§ Try it
Please explain, from the article below on mental health support during Covid-19, why Turning Point prefers new referrals to come in online. Use one to three sentences.

§ Text for analysis
※ ※ ※

Covid-19 doesn’t have to infect you to affect you.
As the side effects of the Covid-19 pandemic begin to manifest themselves in the form of anxiety and stress, recognition is growing of the toll this is taking, particularly on key workers. Organisations in the NHS, public health and the third sector – that reeled like everyone else in the first weeks of the crisis – have started to get on the front foot again in the mental health battle triggered by Covid-19.
In the public sector, health bodies have been working furiously behind the scenes to coordinate a response. One example of this is the West Yorkshire and Harrogate Health and Care Partnership that has created a bank of online resources for staff mindfulness, as well as training in frontline procedures. This is to help their thousands of staff – those in both clinical and non-clinical roles – cope with the mental health side effects of this situation.
Over in the third sector, the Samaritans initially had to take a defensive approach. In line with government guidance, they stopped offering face-to-face support in order to protect their volunteers, while still remaining open to clients. “It may take us longer to answer the phone or emails, but we’re still here,” said a spokesperson.
However, during the lockdown, they have been anything but idle. From this week, they are partnering with Shout, MIND, Hospice UK and The Royal Foundation to launch Our Frontline: A round-the-clock, one-to-one support service for health workers, those in the emergency services, social care workers and other identified key workers. Visitors to the Our Frontline website can access different support, according to their roles, while still being able to talk to staff on the phone as before.
MIND, the mental health charity, have started to supplement their online offer with a range of information and advice. One new strand is a series of resources for people simply having to go to work during the emergency, as well as advice for people in lockdown with young people having difficulties and tips on coping with panic attacks and the like.
Turning Point, meanwhile, stress that they are still accepting new referrals but prefer online requests, as staffing shortages mean their phone lines are much busier than before. All their treatment interventions are now done on the phone and they have had to suspend all workshops until further notice. They have now widened access to My Turning Point, an online cognitive behaviour therapy tool, to give people the chance to access a common form of therapy they might otherwise have had to wait for.
In the field of complementary therapy, one Yorkshire hypnotherapist’s response to this has been to offer free sessions to people in the frontline of the battle against Covid-19. Amy Brown of Skipton-based Power of Your Mind is offering complementary one-to-one therapy online for people who have been identified as key workers. NHS staff, teachers, delivery drivers, transport and supermarket workers are all invited to seek help in this way. The therapy is delivered online and available to anyone with a smartphone, laptop, tablet or webcam.
As with everything else in this crisis, the picture changes on a daily basis. Sources within local councils have indicated that over the next few weeks further services will be offered, to try to mitigate the mental and psychological impact of Covid-19.
The question is, as more and more of our daily life moves online in response to Covid-19 – including personal therapies and support such as those discussed here – will this become the new normal? One way or another we’re sure to find out.

※ ※ ※

§ Material provided
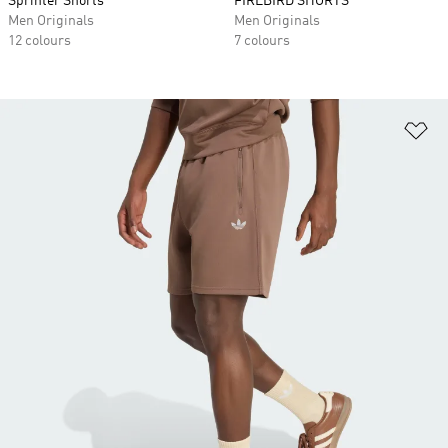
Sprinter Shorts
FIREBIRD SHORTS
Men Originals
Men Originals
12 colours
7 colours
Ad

※ ※ ※

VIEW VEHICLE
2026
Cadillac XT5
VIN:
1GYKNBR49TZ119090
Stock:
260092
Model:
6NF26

※ ※ ※

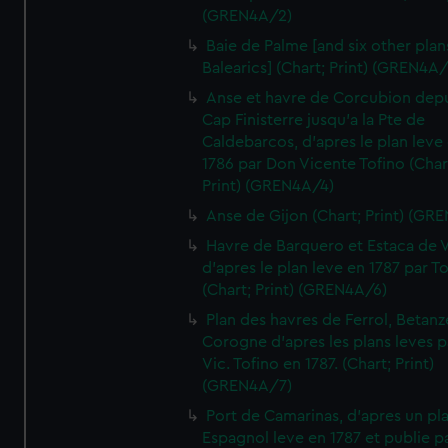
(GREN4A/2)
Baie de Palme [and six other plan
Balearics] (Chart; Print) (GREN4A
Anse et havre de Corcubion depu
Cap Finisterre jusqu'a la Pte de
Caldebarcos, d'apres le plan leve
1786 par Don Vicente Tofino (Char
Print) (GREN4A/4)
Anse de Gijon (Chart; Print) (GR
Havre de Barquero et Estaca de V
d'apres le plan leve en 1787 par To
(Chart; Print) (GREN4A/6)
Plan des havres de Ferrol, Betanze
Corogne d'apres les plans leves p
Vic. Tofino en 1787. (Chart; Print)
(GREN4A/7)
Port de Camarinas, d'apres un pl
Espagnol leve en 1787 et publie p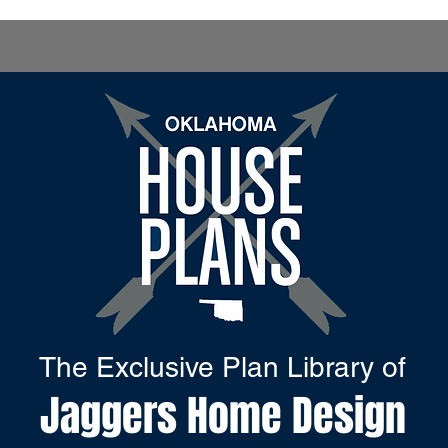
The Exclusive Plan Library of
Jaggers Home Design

※ ※ ※

§ The answer
Turning Point prefers online requests because staffing shortages mean its phone lines are much busier than before. It is still accepting new referrals.